"We have, in effect, found a flaw in the forensic methods used until now," says Else Starkenburg, lead researcher on the project. "Our improved approach allows us to uncover the primitive stars hidden among all the other, more common stars."
Cosmologists think that larger galaxies like the Milky Way formed from the merger of smaller galaxies. Our Milky Way's population of extremely metal-poor or "primitive" stars should already have been present in the dwarf galaxies from which it formed, and similar populations should be present in other dwarf galaxies. "So far, evidence for them has been scarce," says co-author Giuseppina Battaglia. "Large surveys conducted in the last few years kept showing that the most ancient populations of stars in the Milky Way and dwarf galaxies did not match, which was not at all expected from cosmological models."

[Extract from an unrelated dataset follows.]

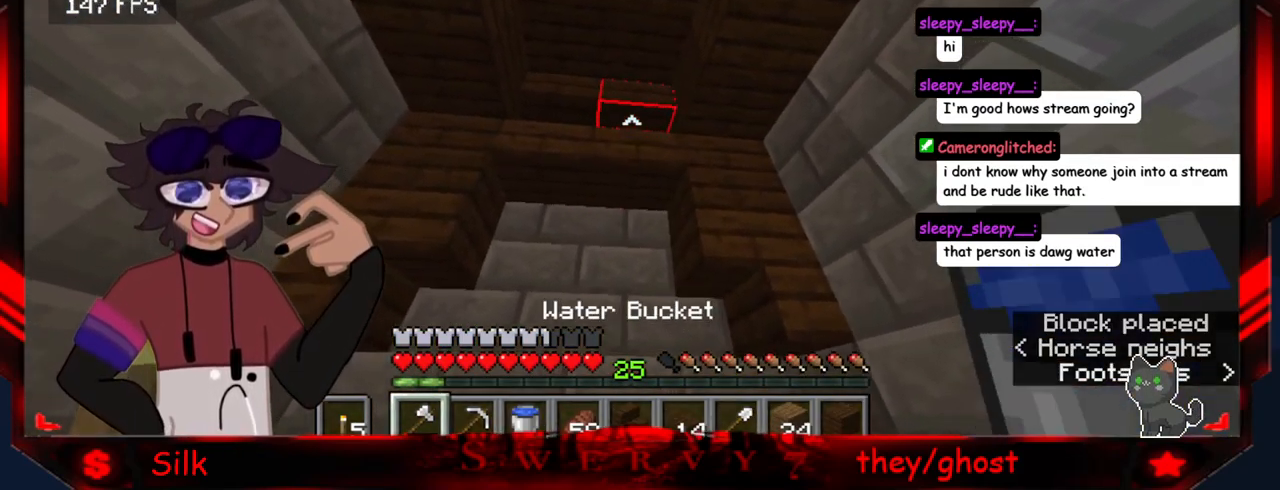
{"keys": [], "mouse": ["left"], "events": [[434, "mouse_left", "down"]]}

The Fornax dwarf galaxy is one of our Milky Way's neighboring dwarf galaxies. The Milky Way is, like all large galaxies, thought to have formed from smaller galaxies in the early days of the Universe. These small galaxies should also contain many very old stars, just as the Milky Way does, and a team of astronomers has now shown that this is indeed the case. This image was composed from data from the Digitized Sky Survey 2.
(Photo Credit: ESO/Digitized Sky Survey 2)

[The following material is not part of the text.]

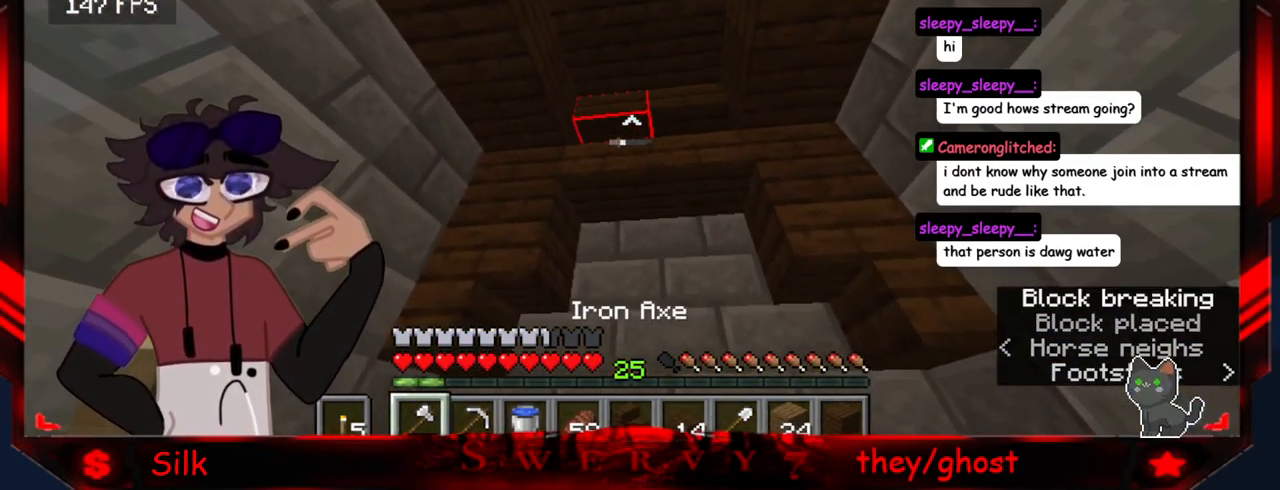
{"keys": [], "mouse": ["left"], "events": []}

Element abundances are measured from spectra, which provide the chemical fingerprints of stars. The Dwarf galaxies Abundances and Radial-velocities Team used the FLAMES instrument on ESO's Very Large Telescope to measure the spectra of over 2000 individual giant stars in four of our galactic neighbors, the Fornax, Sculptor, Sextans and Carina dwarf galaxies.
Since the dwarf galaxies are typically 300 000 light years away — which is about three times the size of our Milky Way — only strong features in the spectrum could be measured, like a vague, smeared fingerprint. The team found that none of their large collection of spectral fingerprints actually seemed to belong to the class of stars they were after, the rare, extremely metal-poor stars found in the Milky Way.
Astronomers found that only subtle differences distinguish the chemical fingerprint of a normal metal-poor star from that of an extremely metal-poor star, explaining why previous methods did not succeed in making the identification. "Compared to the vague fingerprints we had before, this would be as if we looked at the fingerprint through a microscope," explains team member Vanessa Hill. "Unfortunately, just a small number of stars can be observed this way because it is very time consuming."
"Among the new extremely metal-poor stars discovered in these dwarf galaxies, three have a relative amount of heavy chemical elements between only 1/3000 and 1/10 000 of what is observed in our Sun, including the current record holder of the most primitive star found outside the Milky Way," says team member Martin Tafelmeyer.
"Not only has our work revealed some of the very interesting, first stars in these galaxies, but it also provides a new, powerful technique to uncover more such stars," concludes Starkenburg. "From now on there is no place left to hide!"